__Tasks for this exercise__
1/ In the article about the Langley teacher's shipment to Guinea, what is the real cost of shipping the container?
2/ Using the article about the Langley teacher's shipment to Guinea, decide whether each statement agrees with it: (a) Camara teaches gym and French. (b) Gary McCuaig donated 30 computers. (c) NGOs can work in Guinea without difficulty.
3/ Carry the article about the Langley teacher's shipment to Guinea on past its final sentence.

__Supplied passage__

Langley teacher Djiba Camara wants to raise funds to help people in his native country of Guinea.

Langley teacher Djiba Camara wants to raise funds to help people in his native country of Guinea.

Langley teacher hopes to help people ‘back home’ in Guinea

H.D. Stafford teacher has collected items to ship and needs to raise enough funds to ship container.

A popular H.D. Stafford teacher is not giving up hope to one day bring supplies, educational tools and sports equipment to impoverished children in his home country of Guinea in Africa.

Djiba Camara, who teaches gym and French at the Langley middle school, said “he can go any time and is ready,” he just needs the money to ship the container to his home country, also known as Guinea- Conakry.

Originally, he estimated the cost of shipping to be around $5,000. In reality, it is closer to $20,000.

“I’m still looking for a container company who can help me out,” said Camara.

“The community has been wonderful and we have a classroom here full of donations and another room at the Langley Teachers’ Association office full too.”

Clothing, shoes, school supplies and sports equipment have been flowing in to fill the container but it costs money to have it shipped to one of the poorest and most corrupt countries in the world.

“NGOs can’t work in Guinea because it is so dangerous,” he said.

Stafford principal Gary McCuaig donated 30 sewing machines. Once these arrive, a community sewing centre can be created.

The goal is also to set up a learning centre for computer technology. Camara is hoping someone in Langley will donate a used laptop and a projector. A French school is ready to teach with books and DVDs to help the students.

__Dataset__
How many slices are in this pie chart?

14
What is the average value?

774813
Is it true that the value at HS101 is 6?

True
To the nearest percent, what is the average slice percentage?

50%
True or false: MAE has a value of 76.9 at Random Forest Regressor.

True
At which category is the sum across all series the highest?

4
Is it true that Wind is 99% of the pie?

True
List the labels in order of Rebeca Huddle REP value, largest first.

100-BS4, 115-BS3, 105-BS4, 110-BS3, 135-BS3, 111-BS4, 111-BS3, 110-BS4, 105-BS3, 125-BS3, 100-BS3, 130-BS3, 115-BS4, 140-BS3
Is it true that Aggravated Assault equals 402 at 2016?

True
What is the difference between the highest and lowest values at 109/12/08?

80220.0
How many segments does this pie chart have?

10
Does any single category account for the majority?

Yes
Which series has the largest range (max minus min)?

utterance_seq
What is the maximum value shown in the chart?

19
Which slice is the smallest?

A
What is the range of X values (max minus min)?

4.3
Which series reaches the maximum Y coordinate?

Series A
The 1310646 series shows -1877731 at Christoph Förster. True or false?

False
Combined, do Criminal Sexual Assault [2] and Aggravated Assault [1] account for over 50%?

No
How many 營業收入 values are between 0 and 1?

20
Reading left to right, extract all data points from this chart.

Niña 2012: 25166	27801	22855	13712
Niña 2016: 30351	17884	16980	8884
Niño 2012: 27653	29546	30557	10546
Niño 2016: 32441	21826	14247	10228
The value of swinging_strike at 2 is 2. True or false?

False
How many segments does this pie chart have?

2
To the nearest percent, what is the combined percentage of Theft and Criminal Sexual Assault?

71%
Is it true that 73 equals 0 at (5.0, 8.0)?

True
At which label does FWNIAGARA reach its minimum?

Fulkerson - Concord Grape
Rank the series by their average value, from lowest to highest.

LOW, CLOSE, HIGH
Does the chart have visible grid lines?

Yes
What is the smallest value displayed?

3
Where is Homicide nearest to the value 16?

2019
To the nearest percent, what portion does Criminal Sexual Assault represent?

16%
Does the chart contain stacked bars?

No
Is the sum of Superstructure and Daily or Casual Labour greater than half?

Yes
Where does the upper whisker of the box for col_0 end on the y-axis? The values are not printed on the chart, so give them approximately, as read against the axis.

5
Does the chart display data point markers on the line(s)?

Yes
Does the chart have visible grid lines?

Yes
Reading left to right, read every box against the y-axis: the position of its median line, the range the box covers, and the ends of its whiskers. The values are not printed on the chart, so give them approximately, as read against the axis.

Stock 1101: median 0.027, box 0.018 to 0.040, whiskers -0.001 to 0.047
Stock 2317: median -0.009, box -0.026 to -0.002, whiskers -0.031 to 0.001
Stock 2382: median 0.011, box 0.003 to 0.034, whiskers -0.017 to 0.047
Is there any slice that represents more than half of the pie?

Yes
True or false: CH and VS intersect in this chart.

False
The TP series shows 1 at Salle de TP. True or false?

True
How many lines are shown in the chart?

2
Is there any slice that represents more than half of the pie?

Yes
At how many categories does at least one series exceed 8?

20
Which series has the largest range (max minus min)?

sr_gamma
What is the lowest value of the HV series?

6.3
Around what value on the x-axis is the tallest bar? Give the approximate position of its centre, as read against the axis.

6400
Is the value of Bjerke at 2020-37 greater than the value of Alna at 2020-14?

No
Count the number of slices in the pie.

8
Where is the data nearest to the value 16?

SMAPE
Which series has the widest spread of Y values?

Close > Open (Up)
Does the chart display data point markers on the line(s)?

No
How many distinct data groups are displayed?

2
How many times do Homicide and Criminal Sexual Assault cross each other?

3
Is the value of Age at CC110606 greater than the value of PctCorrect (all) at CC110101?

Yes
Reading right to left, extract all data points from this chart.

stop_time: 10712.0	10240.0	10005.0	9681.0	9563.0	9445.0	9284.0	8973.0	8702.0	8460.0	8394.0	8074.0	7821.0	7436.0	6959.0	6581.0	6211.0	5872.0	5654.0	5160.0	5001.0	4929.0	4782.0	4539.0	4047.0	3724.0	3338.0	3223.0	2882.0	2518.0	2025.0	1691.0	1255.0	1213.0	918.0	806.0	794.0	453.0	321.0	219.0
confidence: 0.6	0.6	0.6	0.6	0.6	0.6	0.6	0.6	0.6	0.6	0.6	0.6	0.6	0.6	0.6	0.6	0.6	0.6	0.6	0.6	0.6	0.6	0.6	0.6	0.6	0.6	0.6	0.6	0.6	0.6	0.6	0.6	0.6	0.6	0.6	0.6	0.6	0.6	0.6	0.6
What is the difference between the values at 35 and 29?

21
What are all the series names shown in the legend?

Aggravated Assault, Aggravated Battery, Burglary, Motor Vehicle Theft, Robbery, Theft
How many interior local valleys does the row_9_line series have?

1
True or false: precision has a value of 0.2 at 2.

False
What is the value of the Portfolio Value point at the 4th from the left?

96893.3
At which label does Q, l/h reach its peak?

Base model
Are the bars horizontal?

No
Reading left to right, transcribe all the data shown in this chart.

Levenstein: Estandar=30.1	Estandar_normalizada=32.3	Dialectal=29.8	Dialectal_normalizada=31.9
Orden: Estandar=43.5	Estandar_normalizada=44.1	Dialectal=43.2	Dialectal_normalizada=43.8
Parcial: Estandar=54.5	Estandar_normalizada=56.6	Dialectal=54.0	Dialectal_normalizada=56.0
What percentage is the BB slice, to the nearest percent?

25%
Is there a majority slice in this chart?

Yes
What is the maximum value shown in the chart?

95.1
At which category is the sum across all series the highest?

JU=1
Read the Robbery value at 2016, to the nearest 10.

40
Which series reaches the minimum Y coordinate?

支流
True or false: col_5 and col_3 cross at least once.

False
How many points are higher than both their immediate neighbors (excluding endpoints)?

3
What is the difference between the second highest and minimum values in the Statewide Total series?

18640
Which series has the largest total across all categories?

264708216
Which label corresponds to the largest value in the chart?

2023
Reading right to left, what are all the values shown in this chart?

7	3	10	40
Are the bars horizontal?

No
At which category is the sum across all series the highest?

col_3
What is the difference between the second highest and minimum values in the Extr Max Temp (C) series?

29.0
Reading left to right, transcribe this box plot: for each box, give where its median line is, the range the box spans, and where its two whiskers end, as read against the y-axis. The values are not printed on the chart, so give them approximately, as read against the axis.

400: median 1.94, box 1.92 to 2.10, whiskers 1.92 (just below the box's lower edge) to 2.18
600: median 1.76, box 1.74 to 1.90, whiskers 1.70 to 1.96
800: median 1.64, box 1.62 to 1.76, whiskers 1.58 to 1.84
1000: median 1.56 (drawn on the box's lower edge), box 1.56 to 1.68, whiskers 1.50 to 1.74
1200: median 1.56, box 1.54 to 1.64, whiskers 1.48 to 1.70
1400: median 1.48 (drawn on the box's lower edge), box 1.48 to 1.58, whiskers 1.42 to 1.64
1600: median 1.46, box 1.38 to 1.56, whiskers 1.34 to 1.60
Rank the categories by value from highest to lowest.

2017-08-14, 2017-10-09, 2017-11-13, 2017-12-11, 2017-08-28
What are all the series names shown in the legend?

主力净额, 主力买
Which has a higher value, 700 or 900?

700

__Activity answers__
1/ Closer to $20,000.

2/
(a) Yes: "who teaches gym and French at the Langley middle school"
(b) No: "Stafford principal Gary McCuaig donated 30 sewing machines."
(c) No: "NGOs can’t work in Guinea because it is so dangerous"

3/
The students and staff at HD Stafford have raised $1,150 for Guinea. Langley FC Soccer donated uniforms and soccer equipment.

He had organized it so that he was going to be met by local police to help ensure his safety as he tries to get the supplies from the container to students who desperately need them.

He is putting himself at some risk, but it is the only way he can ensure everything gets to the schools in need.

“They have nothing,” said Camara, who returned to his home country for the first time in 30 years in 2011. He was there to see his mother. She passed away this year.

The poverty he saw there moved him to action.

Camara, who once coached the women’s Whitecaps team and is a certified FIFA coach, has soccer to thank for helping him escape poverty.

“I played professional soccer in Europe and became a Hungarian citizen,” he said.

Camara has set up a website where people can donate. Donors will receive a gift made by the people of Guinea.